Записки графомана. 38. Массолит по субботам

В душной атмосфере ПРЕДЪЮБИЛЕЯ творчество представляло собой ту форточку, сквозь которую можно было вдохнуть свежего воздуха. Конечно же, были в стране места, где можно было дышать чистым воздухом и на полную грудь. Но, к сожалению,  далеко расположенные и оч-чень хорошо огороженные. В Мордовии и т.д.

Литературные кружки (для молодёжи), объединения и студии власть считала по-лезными, ибо они позволяли: а). выпустить пар, б). выявить тех, на кого следует потом обратить особый надзор и, наконец, в). создать для мировой общественности, а особливо, для третьего отряда мирового коммунистического движения иллюзию широкого развития народа.

Но только для третьего. Второй отряд не обманешь. Уж слишком он хорошо знал и  Будапешт, и Прагу, и Берлин, и Труймясто… И о Новочеркасске знал куда лучше первого.

Пожалуй, это был год расцвета «посиделок». Руководил поначалу утончённый интеллигент, зам. редактора  Альберт Налбандян. Умел человек тонко и необидно найти «блох», подсказать. В коллективе равных человек вскидывается духом и набирается ауры, без которой довольно трудно. Убеждён, что есть некое интеллектуальное «поле», войдя в которое только и начинаешь творить – хоть литературно, хоть научно. Мышление синхронизируется? Во всяком случае, часто идеи приходят одновременно. Ведь есть же выражение «висят в воздухе»?
               
Запомнился симпатичный гроз лет тридцати-тридцати пяти Авенир Трофимов. Нестандартность мысли. Свежесть взгляда. Но как набросились на его строчку: «Ночь-маренго дремлет в чутком городе»! Ра-азве бывает ночь цвета маренго?!! А вот, представьте, бывает! Когда иней припорошен сажей и пылью с аглофабрики, низкие давящие облака и влажная с почти нулевой температурой зима.

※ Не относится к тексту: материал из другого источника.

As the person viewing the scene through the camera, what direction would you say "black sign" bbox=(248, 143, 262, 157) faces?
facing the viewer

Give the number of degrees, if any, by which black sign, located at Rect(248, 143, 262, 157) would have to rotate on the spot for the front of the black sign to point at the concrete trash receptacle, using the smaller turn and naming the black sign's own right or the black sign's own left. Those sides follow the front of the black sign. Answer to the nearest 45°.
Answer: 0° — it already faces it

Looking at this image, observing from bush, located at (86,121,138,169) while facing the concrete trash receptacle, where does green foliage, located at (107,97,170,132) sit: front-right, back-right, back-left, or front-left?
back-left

Впрочем, в «большом» Массолите некогда тоже травили одного детского поэта. «Разве могут насекомые вступать в товарно-денежные отношения?» и т.д. И даже придумали термин, чтобы удобнее клеймить: «Чуковщина».

Насмотревшись на «маститых» Трофимов больше на «посиделки» и не ходил.

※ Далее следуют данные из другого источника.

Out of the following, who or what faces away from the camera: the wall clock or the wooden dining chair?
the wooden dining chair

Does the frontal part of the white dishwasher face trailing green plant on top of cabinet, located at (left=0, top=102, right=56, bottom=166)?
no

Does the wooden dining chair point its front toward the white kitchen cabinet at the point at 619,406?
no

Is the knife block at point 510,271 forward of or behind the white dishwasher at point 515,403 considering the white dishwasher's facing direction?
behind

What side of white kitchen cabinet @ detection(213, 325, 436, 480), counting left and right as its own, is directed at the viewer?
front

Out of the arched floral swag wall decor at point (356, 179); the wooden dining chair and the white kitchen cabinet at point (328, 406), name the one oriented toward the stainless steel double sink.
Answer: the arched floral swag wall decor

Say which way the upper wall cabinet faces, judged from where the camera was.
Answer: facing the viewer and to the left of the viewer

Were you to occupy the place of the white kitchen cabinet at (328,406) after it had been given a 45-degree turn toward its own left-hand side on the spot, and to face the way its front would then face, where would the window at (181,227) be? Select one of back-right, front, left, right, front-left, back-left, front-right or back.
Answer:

Запомнилась Наталья Безуглая. В одной из её вещей толпа барышников обсуждает достоинства продаваемого коня. Признали, в общем, непутёвым. В хозяйстве не ахти. Масть неопределённая. Рысистость, то-сё. Практически, забраковали. Что это – не простой конь, Наталья объясняет последней строчкой: «Продавали Пегаса…»   

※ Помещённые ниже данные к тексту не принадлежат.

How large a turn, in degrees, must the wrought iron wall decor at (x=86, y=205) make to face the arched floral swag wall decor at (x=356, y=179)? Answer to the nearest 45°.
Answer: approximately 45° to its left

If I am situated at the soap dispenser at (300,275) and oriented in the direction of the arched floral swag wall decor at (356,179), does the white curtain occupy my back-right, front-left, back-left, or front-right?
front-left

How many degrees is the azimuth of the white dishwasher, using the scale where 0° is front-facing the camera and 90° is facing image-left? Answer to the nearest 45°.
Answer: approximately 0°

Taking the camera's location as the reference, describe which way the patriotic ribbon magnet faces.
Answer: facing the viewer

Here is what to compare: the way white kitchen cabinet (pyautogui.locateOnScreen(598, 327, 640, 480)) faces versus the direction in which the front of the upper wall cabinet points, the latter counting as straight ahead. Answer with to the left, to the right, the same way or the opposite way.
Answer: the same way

Ко мне претензии свелись к тому, что пишу о том, что сам не пережил. То есть, если ты – обрубщик, то не смеешь писать о работе обдирщика. А если обдирщик, то не можешь про обмывщика. Устыдился. Вымучил две вирши – о белой горе над Донцом и про то, как дежурили на братской могиле. Аж самому было неприятно!

А спустя несколько лет, в свой последний приезд в Донецк Высоцкий говорил, как его донимают, не «сидел» ли он, не плавал, не летал ли. И он отвечал, что если и вправду поставить цель  пережить всё, о чём пишешь, то и ста жизней не хватит. Просто, внимательно слушать рассказчика, наблюдать жизнь и ещё иметь хоть капельку фантазии. И всё! Жаль, что не подобные люди стояли у истоков моего творчества и что не пришли мне в голову эти мысли тогда. А рядом были другие люди, которые только и могли отбить охоту. Что и сделали: «Если мы – черны, будь и ты черна!»

Но фантазию будили, и на том спасибо.

К концу марта семидесятого стал ходить Толя Рыбалко. У него близкая ему студенческая тема: «Трещали костры, Диссонансом гитары звенели…» В течение месяца мы с ним сдружились, а потом он ушёл служить – где-то в Средней Азии. Мары, Куляб, Ашхабад (Ак-Тепе), ещё где-то там. Похудел, постройнел, стал жёстче. Он до того учился в Запорожье на престижном автодорожном. Почувствовал – не то!

Отслужил – поступил к нам на истфак. Видимо, стал не последним в городе челове-ком – отец дал прекрасный старт.

Пока был там, в войсках, мои письма, наверное,  помогали, поддерживали его. А потом, уже в ликбезе, встретились разок случайно, и всё. Уж слишком разные мы люди.

Вроде бы, студент, нагрузка колоссальная, особенно, поначалу. Но выбрал время пойти на «посиделки». Разочаровался. Не то. Основной костяк тот же, с угла Московской и Донецкой. А молодёжь – другая. Неинтересная.